Segment Start: Stored data

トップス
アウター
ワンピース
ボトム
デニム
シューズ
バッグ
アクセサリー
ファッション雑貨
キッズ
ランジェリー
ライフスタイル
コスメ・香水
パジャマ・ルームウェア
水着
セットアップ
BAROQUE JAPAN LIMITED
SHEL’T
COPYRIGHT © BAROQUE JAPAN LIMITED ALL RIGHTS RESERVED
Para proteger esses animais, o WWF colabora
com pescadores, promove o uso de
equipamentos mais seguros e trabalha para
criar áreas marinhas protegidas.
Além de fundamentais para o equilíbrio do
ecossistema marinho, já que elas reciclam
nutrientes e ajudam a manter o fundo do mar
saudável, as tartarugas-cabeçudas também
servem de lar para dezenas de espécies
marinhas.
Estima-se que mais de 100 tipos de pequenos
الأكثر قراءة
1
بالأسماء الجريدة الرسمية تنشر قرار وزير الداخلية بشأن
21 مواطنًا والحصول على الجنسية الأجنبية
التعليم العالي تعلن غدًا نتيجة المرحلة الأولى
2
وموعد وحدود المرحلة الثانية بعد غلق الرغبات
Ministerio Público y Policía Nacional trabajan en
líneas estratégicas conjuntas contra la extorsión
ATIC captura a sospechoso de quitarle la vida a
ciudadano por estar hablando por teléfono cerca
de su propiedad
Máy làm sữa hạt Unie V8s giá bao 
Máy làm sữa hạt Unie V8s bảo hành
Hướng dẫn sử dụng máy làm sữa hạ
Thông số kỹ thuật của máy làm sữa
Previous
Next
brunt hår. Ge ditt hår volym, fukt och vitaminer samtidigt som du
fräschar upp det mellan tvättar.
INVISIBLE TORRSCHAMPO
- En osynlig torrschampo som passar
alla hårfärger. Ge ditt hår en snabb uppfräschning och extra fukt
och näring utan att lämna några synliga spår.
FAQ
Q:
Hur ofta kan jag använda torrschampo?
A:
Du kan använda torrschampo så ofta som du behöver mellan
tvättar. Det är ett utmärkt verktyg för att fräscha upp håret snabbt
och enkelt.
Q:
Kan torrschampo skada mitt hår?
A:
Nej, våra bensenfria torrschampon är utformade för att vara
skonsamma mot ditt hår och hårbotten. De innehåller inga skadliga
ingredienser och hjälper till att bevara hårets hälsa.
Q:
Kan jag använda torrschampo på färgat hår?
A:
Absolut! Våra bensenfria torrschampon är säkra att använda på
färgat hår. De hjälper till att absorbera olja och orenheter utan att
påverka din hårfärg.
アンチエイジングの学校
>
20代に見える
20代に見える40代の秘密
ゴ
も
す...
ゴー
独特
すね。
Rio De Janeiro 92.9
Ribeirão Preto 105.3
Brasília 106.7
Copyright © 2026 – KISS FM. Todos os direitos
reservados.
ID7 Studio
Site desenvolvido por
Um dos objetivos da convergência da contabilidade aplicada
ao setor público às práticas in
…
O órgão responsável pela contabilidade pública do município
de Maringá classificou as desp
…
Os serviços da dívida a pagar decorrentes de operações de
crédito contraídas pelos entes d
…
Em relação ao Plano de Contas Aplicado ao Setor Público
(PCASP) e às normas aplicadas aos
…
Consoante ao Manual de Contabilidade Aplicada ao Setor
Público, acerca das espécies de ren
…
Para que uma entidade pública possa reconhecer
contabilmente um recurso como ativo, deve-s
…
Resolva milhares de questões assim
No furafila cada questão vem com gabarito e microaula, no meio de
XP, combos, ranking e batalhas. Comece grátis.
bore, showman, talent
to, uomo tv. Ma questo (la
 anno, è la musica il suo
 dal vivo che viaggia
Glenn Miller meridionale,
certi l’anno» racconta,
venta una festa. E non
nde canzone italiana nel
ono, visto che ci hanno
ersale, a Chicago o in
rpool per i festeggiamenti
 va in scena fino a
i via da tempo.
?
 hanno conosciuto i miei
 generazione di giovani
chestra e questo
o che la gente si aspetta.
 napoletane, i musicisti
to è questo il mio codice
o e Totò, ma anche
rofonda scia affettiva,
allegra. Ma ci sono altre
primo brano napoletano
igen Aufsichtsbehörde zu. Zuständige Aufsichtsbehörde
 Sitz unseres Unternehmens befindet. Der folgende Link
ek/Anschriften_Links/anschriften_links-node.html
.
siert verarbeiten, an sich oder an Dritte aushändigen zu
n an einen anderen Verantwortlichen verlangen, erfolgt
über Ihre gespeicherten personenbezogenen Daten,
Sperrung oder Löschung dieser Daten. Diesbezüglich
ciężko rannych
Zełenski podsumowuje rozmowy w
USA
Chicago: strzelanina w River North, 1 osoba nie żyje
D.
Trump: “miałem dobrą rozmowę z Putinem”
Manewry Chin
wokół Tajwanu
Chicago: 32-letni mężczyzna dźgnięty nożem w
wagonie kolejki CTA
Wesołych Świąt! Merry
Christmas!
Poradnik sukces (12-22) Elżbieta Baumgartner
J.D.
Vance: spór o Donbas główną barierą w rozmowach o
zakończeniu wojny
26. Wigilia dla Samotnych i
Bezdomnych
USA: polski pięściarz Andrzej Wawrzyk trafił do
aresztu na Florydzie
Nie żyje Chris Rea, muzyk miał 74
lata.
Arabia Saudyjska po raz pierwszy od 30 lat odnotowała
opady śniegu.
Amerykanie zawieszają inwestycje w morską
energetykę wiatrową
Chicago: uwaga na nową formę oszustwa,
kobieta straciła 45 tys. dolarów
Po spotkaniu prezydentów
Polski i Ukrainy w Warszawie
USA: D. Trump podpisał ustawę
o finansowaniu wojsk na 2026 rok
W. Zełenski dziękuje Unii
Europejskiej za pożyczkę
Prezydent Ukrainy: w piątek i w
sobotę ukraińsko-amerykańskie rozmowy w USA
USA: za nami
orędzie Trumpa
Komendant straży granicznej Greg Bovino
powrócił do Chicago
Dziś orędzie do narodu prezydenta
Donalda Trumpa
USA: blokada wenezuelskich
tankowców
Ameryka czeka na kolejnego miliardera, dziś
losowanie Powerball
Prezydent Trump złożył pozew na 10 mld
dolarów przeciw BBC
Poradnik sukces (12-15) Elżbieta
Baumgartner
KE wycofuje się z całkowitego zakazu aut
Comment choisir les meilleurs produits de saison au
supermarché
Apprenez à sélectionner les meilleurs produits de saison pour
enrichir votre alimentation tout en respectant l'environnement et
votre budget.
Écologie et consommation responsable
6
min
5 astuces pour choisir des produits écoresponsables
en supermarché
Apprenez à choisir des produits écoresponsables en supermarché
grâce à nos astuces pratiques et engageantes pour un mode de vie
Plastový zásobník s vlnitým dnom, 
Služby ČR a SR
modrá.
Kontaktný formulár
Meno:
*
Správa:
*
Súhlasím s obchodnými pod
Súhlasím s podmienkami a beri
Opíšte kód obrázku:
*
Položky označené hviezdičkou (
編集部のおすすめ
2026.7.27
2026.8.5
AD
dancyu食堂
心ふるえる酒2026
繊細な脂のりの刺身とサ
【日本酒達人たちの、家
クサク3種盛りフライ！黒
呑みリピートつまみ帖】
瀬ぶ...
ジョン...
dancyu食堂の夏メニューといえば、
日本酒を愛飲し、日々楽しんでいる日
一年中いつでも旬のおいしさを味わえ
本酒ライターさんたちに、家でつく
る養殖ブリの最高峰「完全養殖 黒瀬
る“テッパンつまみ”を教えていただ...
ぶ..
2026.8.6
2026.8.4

Segment End: Stored data

Request. Copy the listing line for line, from its first line down through the line containing "brunt hår. Ge", including that line.

Your response.
トップス
アウター
ワンピース
ボトム
デニム
シューズ
バッグ
アクセサリー
ファッション雑貨
キッズ
ランジェリー
ライフスタイル
コスメ・香水
パジャマ・ルームウェア
水着
セットアップ
BAROQUE JAPAN LIMITED
SHEL’T
COPYRIGHT © BAROQUE JAPAN LIMITED ALL RIGHTS RESERVED
Para proteger esses animais, o WWF colabora
com pescadores, promove o uso de
equipamentos mais seguros e trabalha para
criar áreas marinhas protegidas.
Além de fundamentais para o equilíbrio do
ecossistema marinho, já que elas reciclam
nutrientes e ajudam a manter o fundo do mar
saudável, as tartarugas-cabeçudas também
servem de lar para dezenas de espécies
marinhas.
Estima-se que mais de 100 tipos de pequenos
الأكثر قراءة
1
بالأسماء الجريدة الرسمية تنشر قرار وزير الداخلية بشأن
21 مواطنًا والحصول على الجنسية الأجنبية
التعليم العالي تعلن غدًا نتيجة المرحلة الأولى
2
وموعد وحدود المرحلة الثانية بعد غلق الرغبات
Ministerio Público y Policía Nacional trabajan en
líneas estratégicas conjuntas contra la extorsión
ATIC captura a sospechoso de quitarle la vida a
ciudadano por estar hablando por teléfono cerca
de su propiedad
Máy làm sữa hạt Unie V8s giá bao 
Máy làm sữa hạt Unie V8s bảo hành
Hướng dẫn sử dụng máy làm sữa hạ
Thông số kỹ thuật của máy làm sữa
Previous
Next
brunt hår. Ge ditt hår volym, fukt och vitaminer samtidigt som du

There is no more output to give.